Pregunté al cura del pueblo los horarios de los entierros, compré una casa camino del cementerio y, siguiendo las recomendaciones del proverbio, me senté en el umbral a esperar a ver pasar el cadáver de mi enemigo. Todos los días, a las horas fijadas, aguardé, en vano, el paso del cortejo que acompañaría a mi adversario en su último viaje. Morí de viejo, o quizá de aburrimiento. Tras una oración por mi alma me metieron en una caja de madera y, camino del cementerio, vi con mis ojos de muerto a mi enemigo sentado en el quicio de su puerta viendo pasar mi cadáver. Con gesto de muerto le saludé y con palabras de muerto le dije: - perdona que no me levante, cabrón, pero hoy no estoy para nadie. – Ni mañana tampoco, le oí decir con mis oídos de muerto mientras en su cara se dibujaba una amplia sonrisa.
Aquel gesto le ablandó el corazón y sus lágrimas, que no había derramado desde el último entierro al que asistió, allá por los carnavales de 1.980, comenzaron a resbalarle por las mejillas. La conoció en un chiringuito de playa donde fue a parar atraído por el penetrante olor de unas sardinas que, ensartadas en palos, se asaban al carbón. Llevaba días sin comer y allí estaba ella, en el "Espétame", sentada bajo un parasol, exhibiendo su rotundo cuerpo dorado, apenas cubierto por un exiguo bikini y poniéndose hasta el culo de sardinas. En silencio se colocó a su lado, a escasa distancia de sus pies descalzos. La miró fijamente. La mujer vio dibujado en el rostro de él la viva imagen del deseo. Le lanzó cuatro raspas. Las comió con ansiosa delectación. Se acercó un poco más. Frotó su cuerpo contra sus pantorrillas. Ronroneó. Y al fin le dijo: miau.
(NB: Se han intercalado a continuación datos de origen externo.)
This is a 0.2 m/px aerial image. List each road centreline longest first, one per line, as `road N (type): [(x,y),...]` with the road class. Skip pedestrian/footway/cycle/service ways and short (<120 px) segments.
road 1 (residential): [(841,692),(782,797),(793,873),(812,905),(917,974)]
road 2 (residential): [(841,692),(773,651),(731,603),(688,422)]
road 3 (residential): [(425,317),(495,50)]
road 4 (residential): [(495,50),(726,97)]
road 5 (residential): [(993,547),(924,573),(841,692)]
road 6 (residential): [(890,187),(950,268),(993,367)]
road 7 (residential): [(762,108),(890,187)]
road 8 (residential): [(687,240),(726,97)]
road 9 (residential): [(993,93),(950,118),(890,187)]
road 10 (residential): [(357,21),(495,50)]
Fredi “El Guapo” Benítez bajó la guardia durante una fracción de segundo y acto seguido vio las estrellas. Luego se desplomó como un saco de patatas. Yacente sobre la lona azul le reconfortó el piar de unos pajarillos que revoloteaban alrededor de su cabeza. No sin esfuerzo, se diría que titánico a juzgar por la expresión desmayada de su tumefacto rostro, se incorporó del suelo del ring segundos antes de que el árbitro contara hasta diez. Poco después sonó la campana y se sintió salvado. Sentado en su rincón se tocó la nariz y comprobó horrorizado que, por primera vez, tras veinte inmaculados combates, estaba rota. Sopesó la idea de pedir a su asistente un espejo pero se contuvo. Miró a su oponente, Oscar “Terremoto” Gamboa y lamentó haberse levantado. Añoraba intensamente la reciente lluvia de estrellas y el coro de pajaritos cuando vio a su manager arrojar la toalla.